24 Haziran 2006

brillant comme une larme


Salut Bertrand.

Acaba hangimiz kendimizden daha çok nefret ediyoruz? Sen sevdiğin kadını öldürdün, ben sevdiğim adam için kendimi öldürdüm. Bağımlı, saplantılı, sümüksü bir varlığa dönüştüm. Ona olan tüm sevgimi nefretime yatırdım ve ikisini de tükettim.

Şimdi herhangi bir insanı sevmekten o kadar çok korkuyorum ki. Daha doğrusu sevmekten değil, karşılığında sevilmemekten ve hunharca, hoyratça kullanılmaktan korkuyorum. Maddi ve manevi.

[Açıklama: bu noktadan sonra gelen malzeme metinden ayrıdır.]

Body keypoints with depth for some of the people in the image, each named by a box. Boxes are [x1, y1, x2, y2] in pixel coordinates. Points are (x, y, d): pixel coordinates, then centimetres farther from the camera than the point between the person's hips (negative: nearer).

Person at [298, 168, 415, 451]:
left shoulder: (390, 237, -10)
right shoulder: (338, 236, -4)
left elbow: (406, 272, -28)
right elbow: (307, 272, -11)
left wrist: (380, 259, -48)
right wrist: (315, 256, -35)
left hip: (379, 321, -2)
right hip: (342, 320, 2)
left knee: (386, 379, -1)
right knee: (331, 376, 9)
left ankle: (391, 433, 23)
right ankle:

Bir daha bu derece aşağılık muamelesi görmekten ölesiye korkuyorum.

Sen de sevmekten korkuyorsundur herhalde. Kendinden korkuyorsundur, yapabileceklerinden. Yaptıklarından.

Hayatımda senden daha fazla konuşmayı istediğim bir insan olduğunu zannetmiyorum. Onu en çok sevdiğim zamanda bile bu derece Onunla konuşmak istemedim. Ona soracak hiçbir sorum yoktu çünkü. Cevapları Ona sormadan alabiliyordum.

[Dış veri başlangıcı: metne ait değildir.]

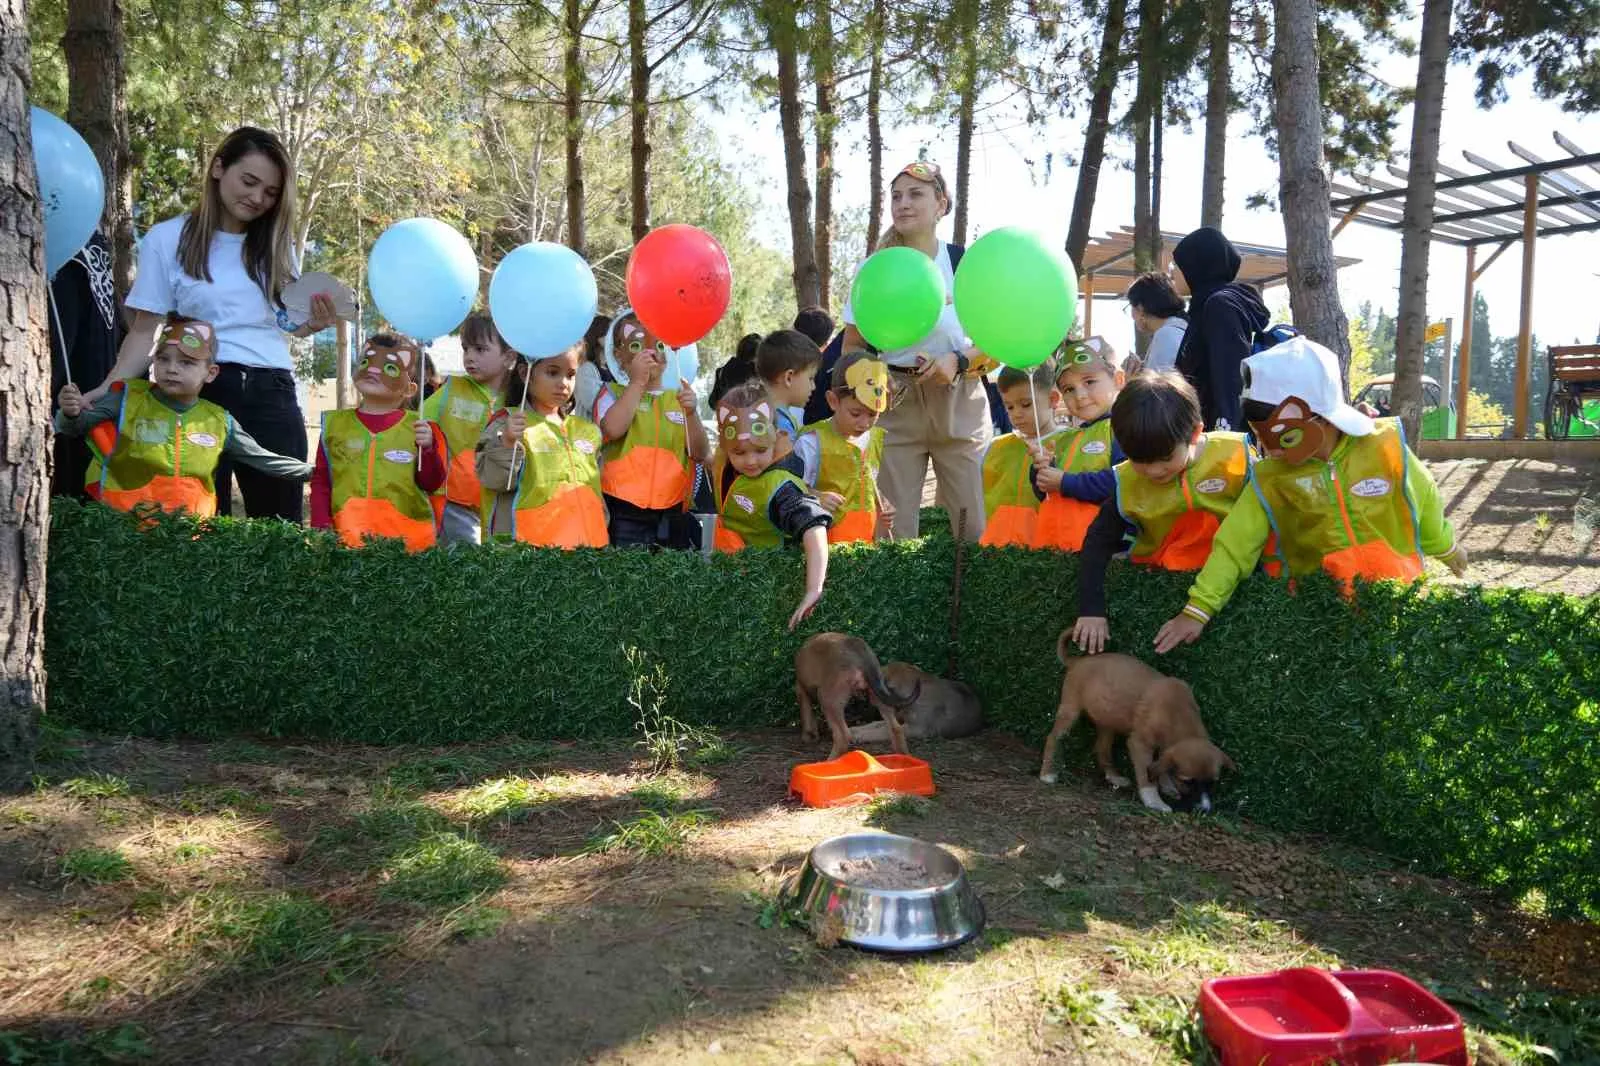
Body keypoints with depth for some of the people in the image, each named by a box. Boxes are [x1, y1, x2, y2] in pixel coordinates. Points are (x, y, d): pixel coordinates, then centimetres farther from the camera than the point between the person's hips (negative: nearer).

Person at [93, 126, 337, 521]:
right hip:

Ama sen...Seninle pffuitt diye yok olmak istiyorum. Çingene müziğinde.

Onu sevmek istiyorum Bertrand. Ama O bunu kabul etmeyecek, biliyorum. Çünkü herhalde sevme şeklimdeki bir bozukluk yüzünden, hiç kimse benim sevgimi istemiyor.

Sonra da soruyorlar, "Niye kimseyi sevmiyorsun?" diye. Haha. Neden acaba...

1 yorum:

Godsyndrome dedi ki...

bu yazıyı seninle tartışmak isterdim.yazını biraz sadeleştirerek sayfama eklemek istiyorum ama uzun zamandır blogunu ziyaret etmiyorsun sanırım. o yüzden eğer itirazın olursa bloguma uğra hoşçakal.